* [TEXT BLOCK]:
--- --- ---
Restarting an Unused HO Engine

On 8/17/2009 7:11 PM W. eWatson spake thus:


I was talking about the electrical connections between the trucks and the motor.
OK, now I've got an Athearn loco of the same vintage as yours in front of me. Here's the rundown of the electrical system:
The truck assemblies each have two metal plates that ride on the bronze wheel bearings, so each plate picks up current from a pair of wheels. In the stock configuration, the plates on one side of the looco have that tab that sticks up and contacts the contact strip above the motor; the other pair of plates is under the bolster (the pivot for the trucks) and rides against the bottom of the frame.
One side of the motor is connected to the contact strip; the other side contacts the frame via a spring contact.
So you can see how all these connections are simply metal rubbing against metal, with only the weight of the loco itself pressing them together. Very prone to trouble.
--- --- ---
* [ENTRIES SUPPLIED]:
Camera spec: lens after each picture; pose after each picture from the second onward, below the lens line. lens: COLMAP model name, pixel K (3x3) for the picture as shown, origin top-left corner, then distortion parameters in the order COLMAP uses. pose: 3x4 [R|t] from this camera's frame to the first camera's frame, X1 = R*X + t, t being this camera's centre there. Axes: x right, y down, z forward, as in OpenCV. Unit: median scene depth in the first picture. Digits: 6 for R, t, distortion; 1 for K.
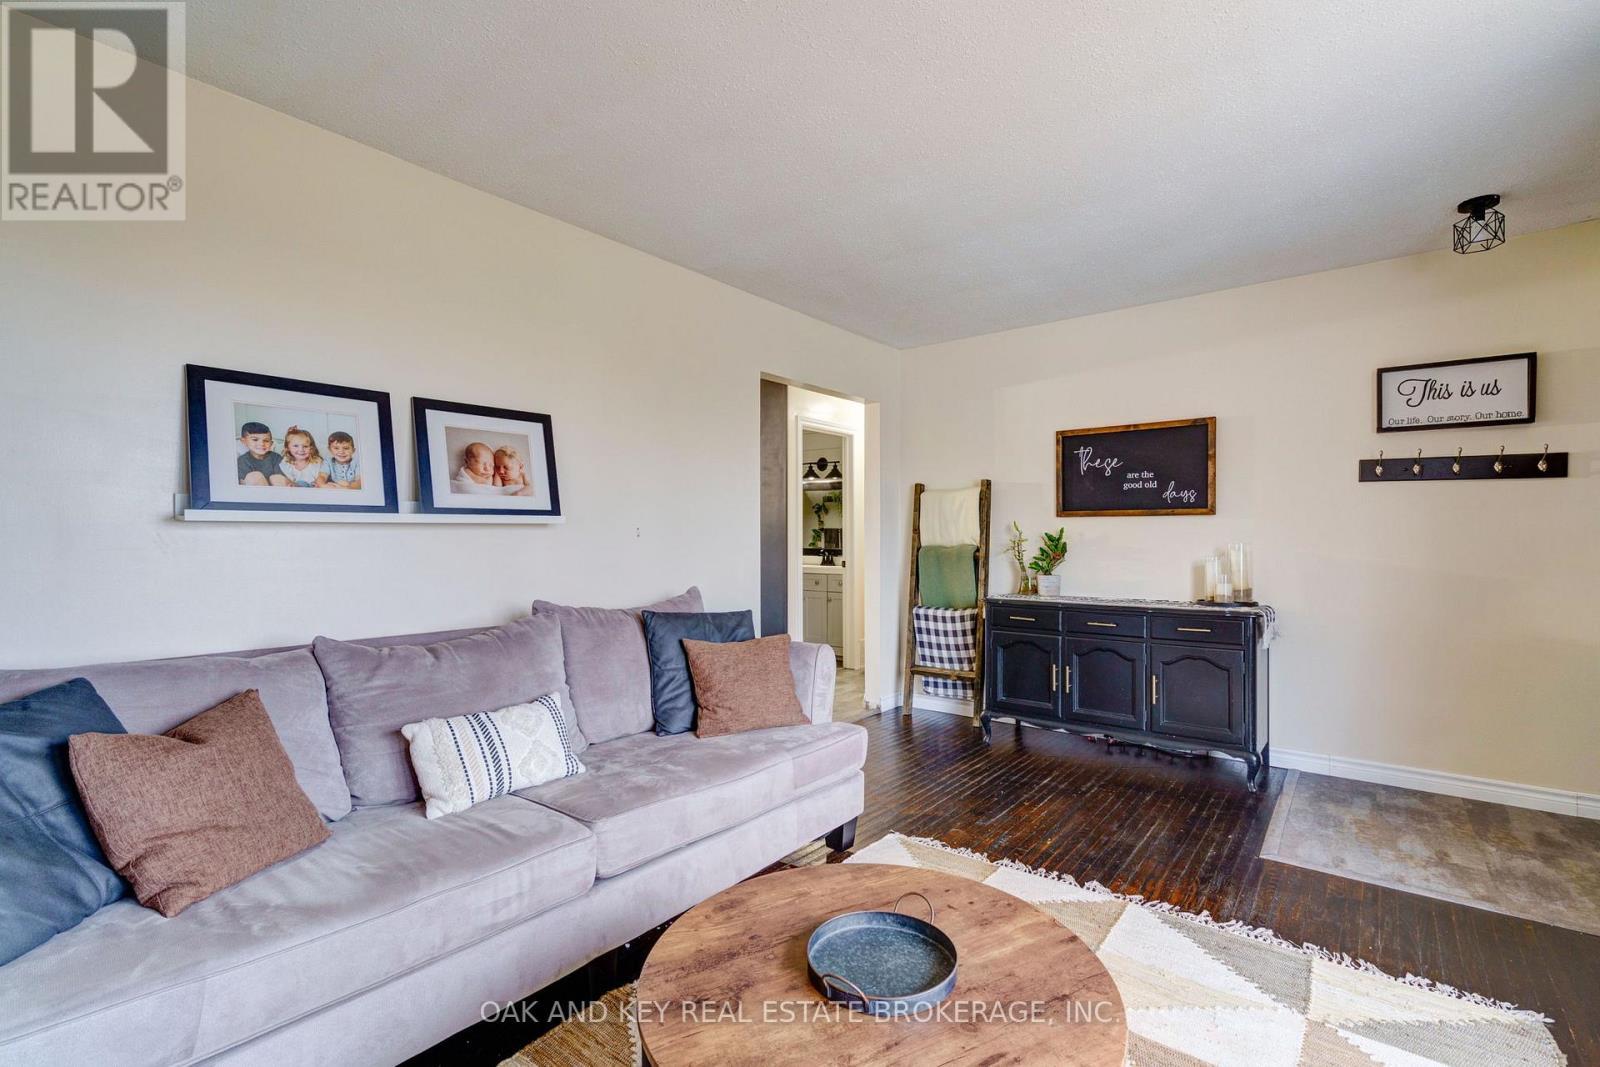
--- --- ---
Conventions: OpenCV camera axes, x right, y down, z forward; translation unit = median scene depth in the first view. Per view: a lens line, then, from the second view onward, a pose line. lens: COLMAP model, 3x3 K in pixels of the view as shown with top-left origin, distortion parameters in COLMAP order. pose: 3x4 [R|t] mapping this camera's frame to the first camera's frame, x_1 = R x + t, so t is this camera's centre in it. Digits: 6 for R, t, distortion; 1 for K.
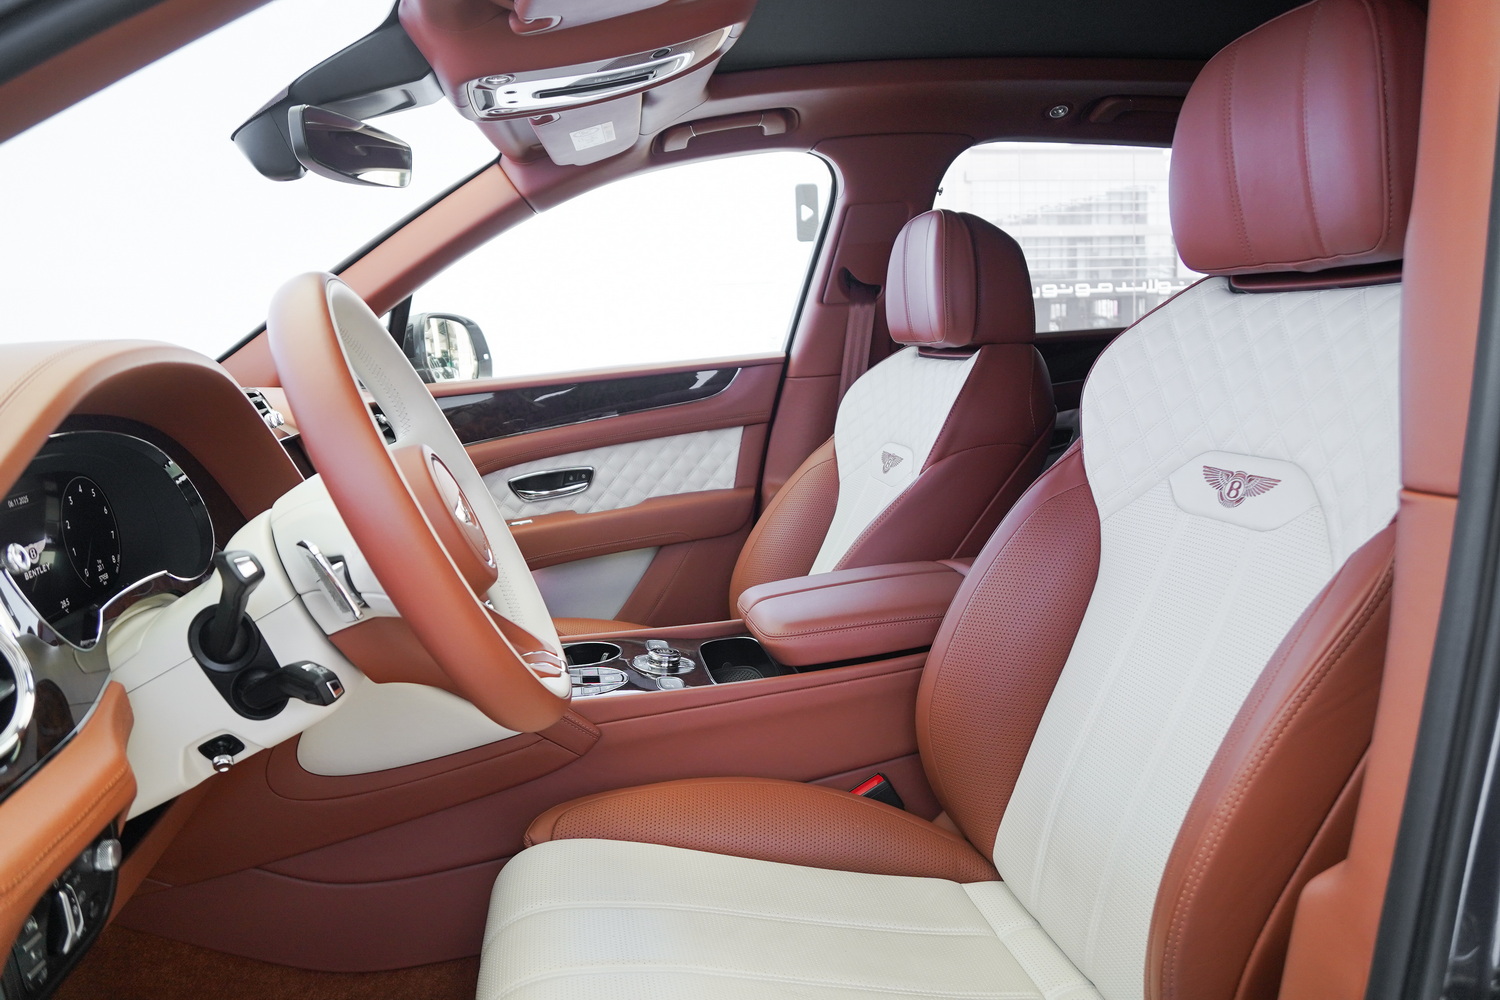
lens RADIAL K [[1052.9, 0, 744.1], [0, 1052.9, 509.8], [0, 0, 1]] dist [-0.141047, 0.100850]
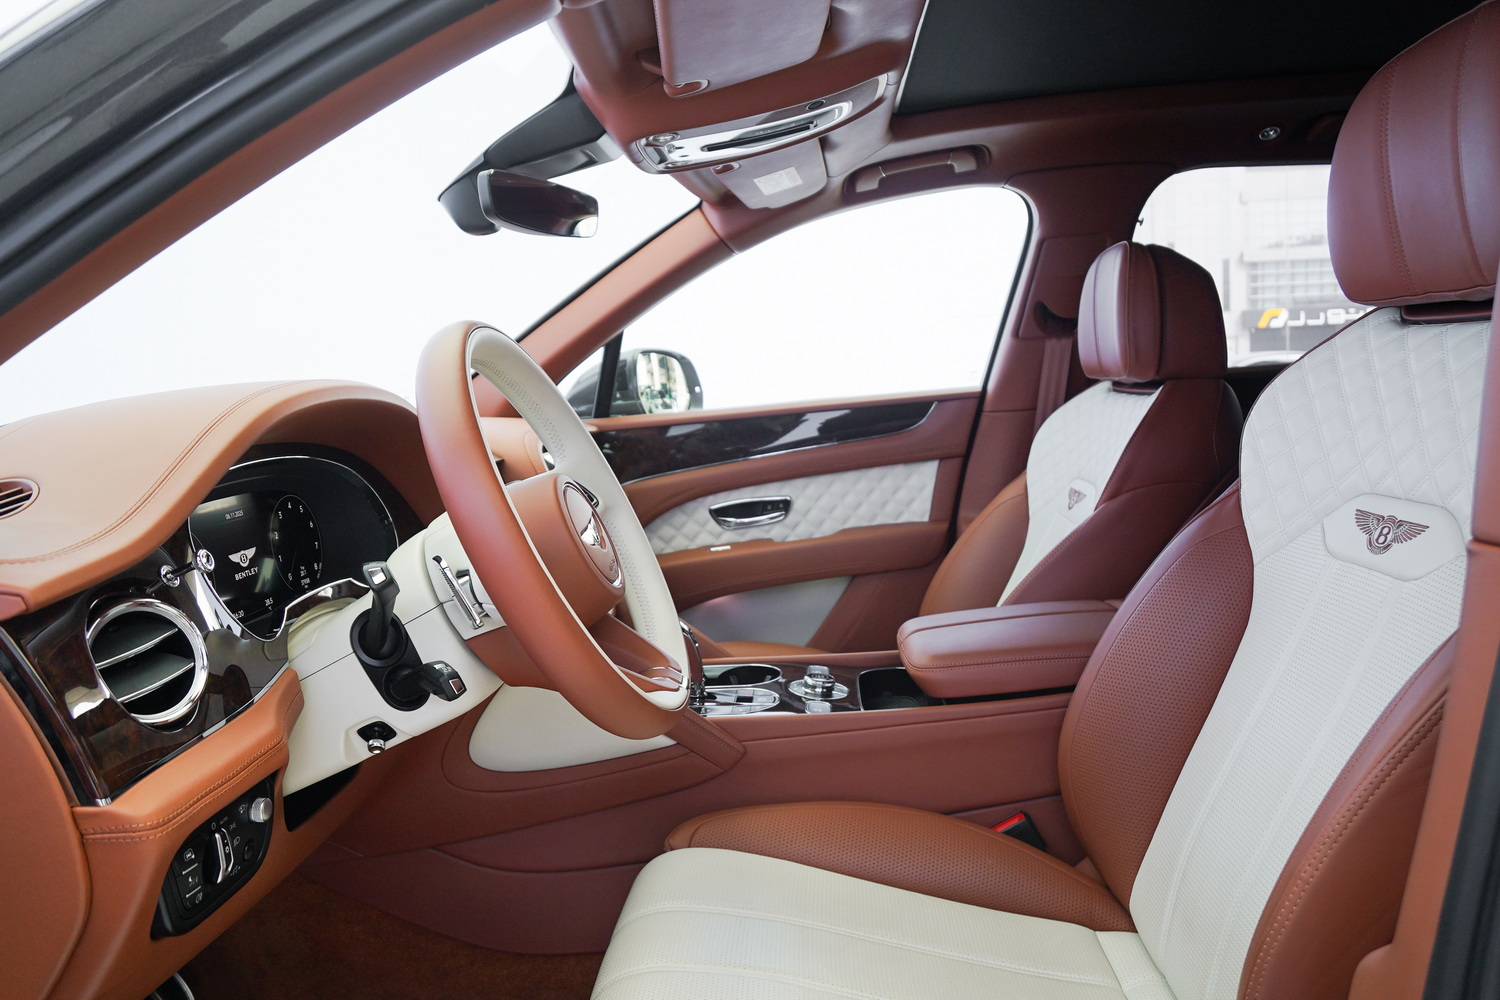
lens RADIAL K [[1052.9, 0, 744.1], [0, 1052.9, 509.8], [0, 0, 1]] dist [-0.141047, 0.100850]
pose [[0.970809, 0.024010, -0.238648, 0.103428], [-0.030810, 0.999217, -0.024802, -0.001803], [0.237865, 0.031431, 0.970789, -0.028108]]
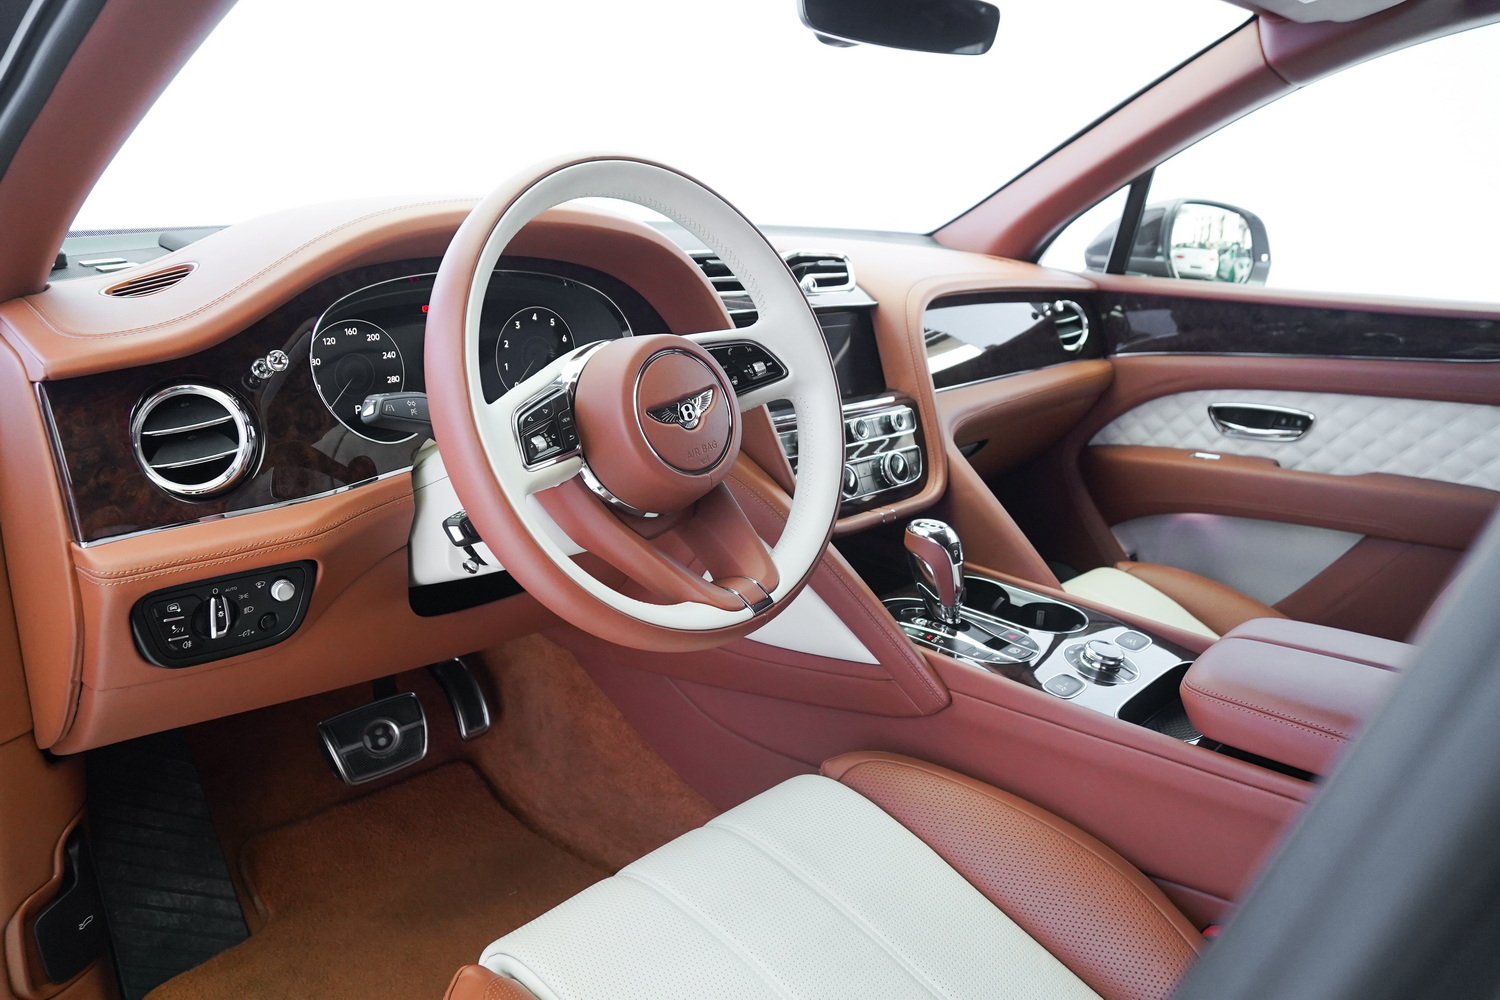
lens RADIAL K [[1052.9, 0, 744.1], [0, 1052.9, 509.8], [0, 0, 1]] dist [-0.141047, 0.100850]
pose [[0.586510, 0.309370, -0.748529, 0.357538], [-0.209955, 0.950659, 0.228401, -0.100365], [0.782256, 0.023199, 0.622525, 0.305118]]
--- --- ---
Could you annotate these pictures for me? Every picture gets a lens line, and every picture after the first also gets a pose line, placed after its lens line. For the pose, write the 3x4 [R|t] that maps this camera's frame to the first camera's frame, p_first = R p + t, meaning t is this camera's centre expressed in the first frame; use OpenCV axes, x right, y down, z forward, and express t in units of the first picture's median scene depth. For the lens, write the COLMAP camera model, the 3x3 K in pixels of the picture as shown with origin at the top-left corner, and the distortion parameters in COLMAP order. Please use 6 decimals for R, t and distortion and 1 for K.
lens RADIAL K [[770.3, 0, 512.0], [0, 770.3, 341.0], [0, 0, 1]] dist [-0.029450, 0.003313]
--- --- ---
* [PARTS OF THE EXERCISE]:
a - Repeat the passage of the post on the Athearn loco's electrical pickup, starting at "OK, now I've" and ending at "a spring contact.".
b - Write the next part of the post on the Athearn loco's electrical pickup, picking up after its last sentence.
The items have no role in this work.

* [TASK-BY-TASK OUTPUTS]:
a -
OK, now I've got an Athearn loco of the same vintage as yours in front of me. Here's the rundown of the electrical system:
The truck assemblies each have two metal plates that ride on the bronze wheel bearings, so each plate picks up current from a pair of wheels. In the stock configuration, the plates on one side of the looco have that tab that sticks up and contacts the contact strip above the motor; the other pair of plates is under the bolster (the pivot for the trucks) and rides against the bottom of the frame.
One side of the motor is connected to the contact strip; the other side contacts the frame via a spring contact.

b -
The loco I'm looking at was given to me by someone, and I see that it's been modified: someone soldered wires from the top contact strip on the motor to each of the truck tab contacts, and thrown away that long contact strip. It's actually pretty easy to do if you have any soldering skills and tools.
Cleaning the wheels is probably the most important thing you can do to get the loco running better. There are lots of techniques. I'd advise against sandpaper, unless it's *really* fine (at least 600 grit).
Better is to get the loco running upside-down (by using alligator clips to supply power) and use a Q-tip wetted with a solvent. Denatured alcohol works really well. Don't use rubbing alcohol. You should see lots of black gunk come off on the swab. This is something that needs to be done regularly, by the way, once you start actually running trains. Dirt continually builds up on the tracks and wheels.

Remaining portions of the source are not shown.